Шагиахмета воодушевляла мысль о том, что он, отличившись перед губернатором, знатно угостив его, преподнеся мёду, масла и подарив отменного жеребца, легко прошёл бы на следующих выборах в волостные старшины. Не чужда была такая мысль и Ахмади. Багау же подарил бы губернатору несколько ульев просто для того, чтобы стать его знакомцем; тогда, наезжая в Уфу торговать мёдом, думал Багау, он мог бы квартировать у губернатора или, по меньшей мере, заглядывать к нему на пару чашек чая.
Ахметшу прельщала слава, которую он приобрёл бы в волости, если б удалось зазвать губернатора к себе. «Оказывается, губернатор в Ташбаткане гостил у Ахметши-бая», — говорили бы люди. Один лишь разговор об этом чего стоит!
Усман рисовал в своём воображении сладостную картину. Вот сидят они с губернатором за самоваром, наслаждаются беседой, и Усман как бы между прочим роняет: «Дед мой во времена покойного оренбургского генерал-губернатора Перовского был хорунжим в конном войске, служил адъютантом у генерал-майора Юсуфа Карамышева…» — «Хороший, значит, был человек твой дед. Раз так, будь хорунжим и ты!» — говорит губернатор и тут же производит Усмана в хорунжии.
Ну, а у Гарифа желания сошлись на том, чтобы, отличившись перед губернатором, стать пожизненным старостой Ташбаткана.
2Гарифу приснился приезд губернатора в Ташбаткан.
…Уже спустилась ночь, и в ауле всё стихло, как вдруг на улице раздался звон колокольчика. Возле дома старосты остановилась тройка. Гариф кинулся к окошку, но растущие перед домом деревья загораживали повозку.
— Бай дома? — крикнул один из сидящих в повозке.
— Дома, дома! А кто это?
— Так, я же — уфимский губернатор.
У Гарифа руки-ноги затряслись: проморгали, не встретили, как надлежало! Одеваясь на ходу, он выскочил из дому.
— А-а-а… Ваше болгародие! Я в темноте-то и не узнал. Айдук [77], ваше болгародие! Как здоровье твоё, как поживаешь?
— Отлично, отлично! Вашими молитвами. Слава богу, живём вот помаленьку…
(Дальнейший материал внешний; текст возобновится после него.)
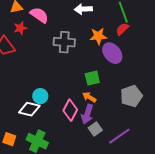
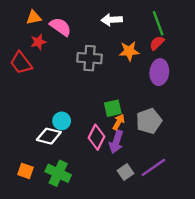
purple ellipse: (112, 53) -> (159, 72), moved, turned 45
green square: (92, 78) -> (113, 108), moved
gray pentagon: (131, 96) -> (149, 121), moved
orange arrow: (89, 97) -> (119, 122), turned 88
gray square: (95, 129) -> (126, 172), moved

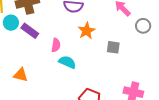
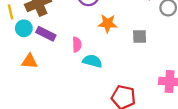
orange star: (87, 31) -> (108, 23), turned -30
orange triangle: (21, 75) -> (30, 61), moved

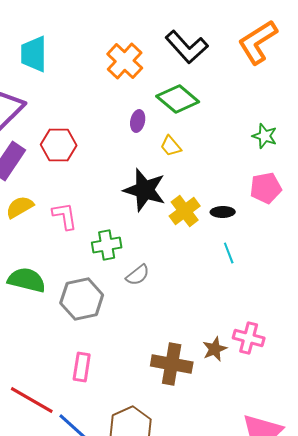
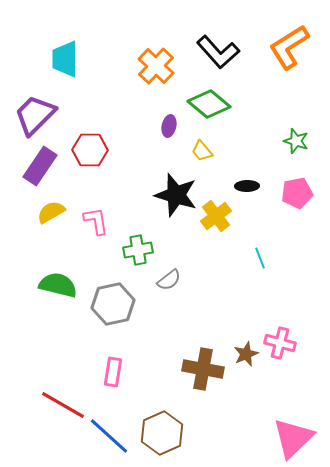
black ellipse: (223, 212) -> (247, 186), moved

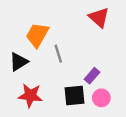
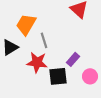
red star: (30, 96) -> (37, 62), moved
pink circle: (101, 98) -> (90, 76), moved

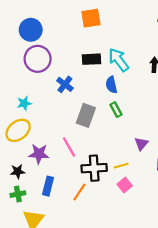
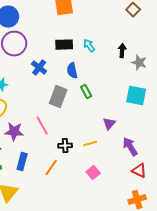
cyan arrow: (119, 60) -> (89, 46), size x0.6
blue semicircle: (111, 85) -> (72, 71), moved
black cross: (94, 168) -> (65, 146), size x0.6
pink square: (125, 185) -> (93, 173), moved

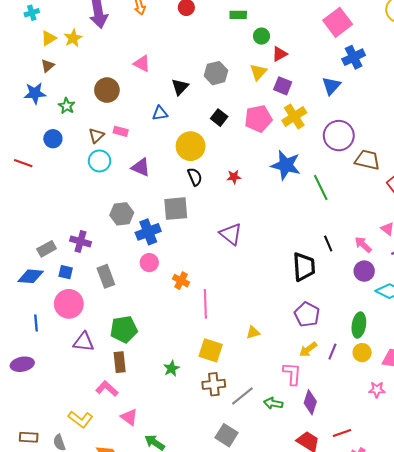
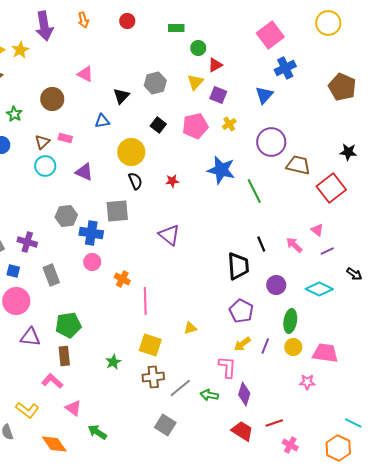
yellow cross: (294, 116) -> (229, 124), size x0.6
blue cross: (148, 232) -> (91, 233), turned 30
purple circle: (364, 271) -> (276, 285), moved

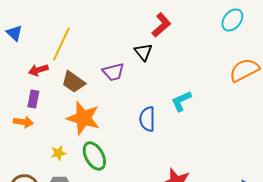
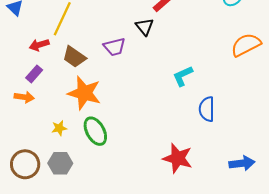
purple rectangle: (33, 99) -> (34, 74), turned 30
blue semicircle: (147, 119) -> (207, 109), moved

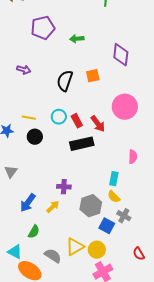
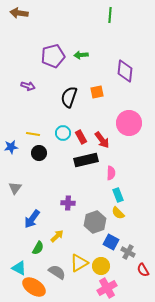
purple pentagon: (43, 28) -> (53, 56), moved
pink semicircle: (133, 157) -> (111, 173), moved
cyan rectangle: (114, 179) -> (118, 195), turned -32
yellow arrow: (53, 207) -> (57, 236), moved
gray cross: (124, 216) -> (128, 252), moved

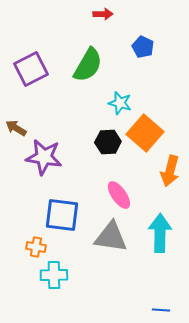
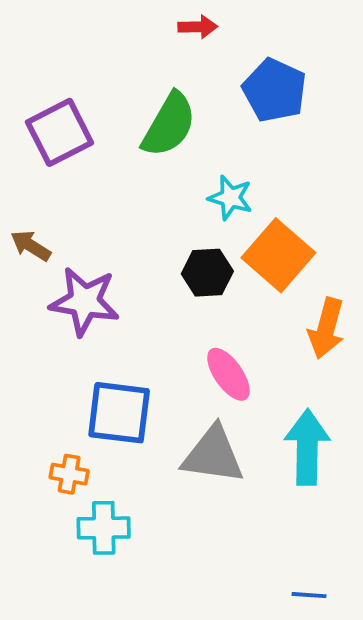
blue pentagon: (143, 47) -> (275, 90), size x1.5

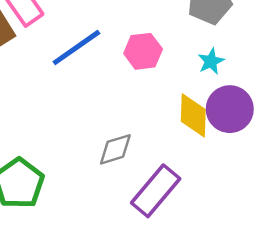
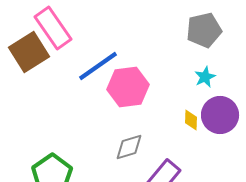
pink hexagon: (143, 51) -> (128, 87), moved, size x1.4
yellow diamond: (193, 115) -> (191, 120), size x0.6

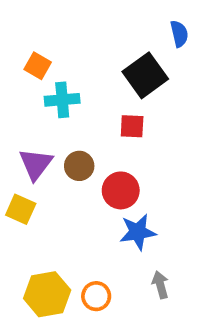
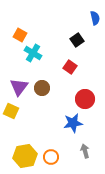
black square: (145, 75) -> (77, 40), size x0.6
cyan cross: (62, 100) -> (33, 53), turned 36
red square: (132, 126) -> (70, 67), turned 32
red circle: (121, 190) -> (85, 99), moved

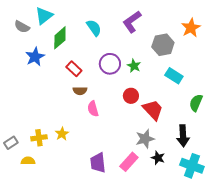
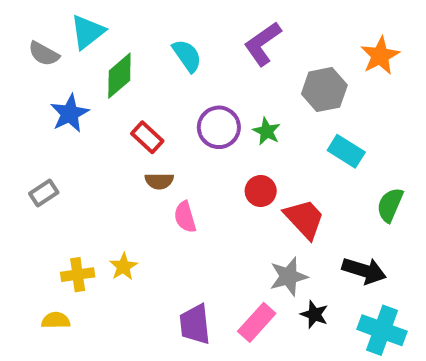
black arrow: (183, 136) -> (364, 271), turned -70
gray rectangle: (11, 143) -> (44, 193), moved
— Как детишки, всё ли благополучно в твоём хозяйстве?
— Отлично, отлично!
— А мы тебя давно уж ждём. Да… Очень хорошо, что приехал. Айдук! Заезжайте во двор.
Гариф распахнул ворота, затем, разбудив спавших на сеновале сыновей, велел им распрячь губернаторских лошадей, присмотреть за ними. Мальчишки вместе с кучером принялись распрягать тройку.
Гариф, повторяя «Айдук! Айдук!», ввёл губернатора в дом. Посреди горницы стояла растерянная хозяйка.
— Ты! — рассерженно сказал Гариф. — Ставь скорее самовар. Не видишь, что ли? У нас долгожданный дорогой гость. Его болгародие заехал прямо к нам. Ну, чего руки сложила, стоишь, как столб? Ваше болгародие, айда вот сюда на нары.
Губернатор взобрался на нары, сел, подогнув под себя ноги. Гариф, приоткрыв дверь, дал жене новое распоряжение:
— Ты! Подай-ка сперва… — Он хотел сказать «медовуху», но слово это показалось ему грубоватым. — Подай-ка сперва шербет. С самоваром не спеши. И отрежь там кусок мяса пожирней, поставь вариться…
Жена принесла скатерть, расстелила её на нарах. И вроде бы только тут губернатор обратил на неё внимание.
— Здорово, апайка! — сказал он, улыбаясь, и вытащил из своей сумки цветастый платок, пачку байхового чая, свёрток с сахаром, — Вот тебе гостинцы, апайка!
Жена Гарифа молча взяла гостинцы и ушла.
— Ох уж эти наши женщины! — пожаловался Гариф. — Как только в доме появится гость, ни слова от них не дождёшься. Молчат, будто колечко во рту прячут.
— Нисява, нисява, Гарифка, беды нет, — ответил губернатор.
Появилась кадка с медовухой. Гариф почерпнул её ковшом с резной ручкой, налил в чашу и взглянул на губернатора.
— Ну-ка, ваше болгародие, попробуем, что тут получилось. Самолично для тебя приготовил этот шербет.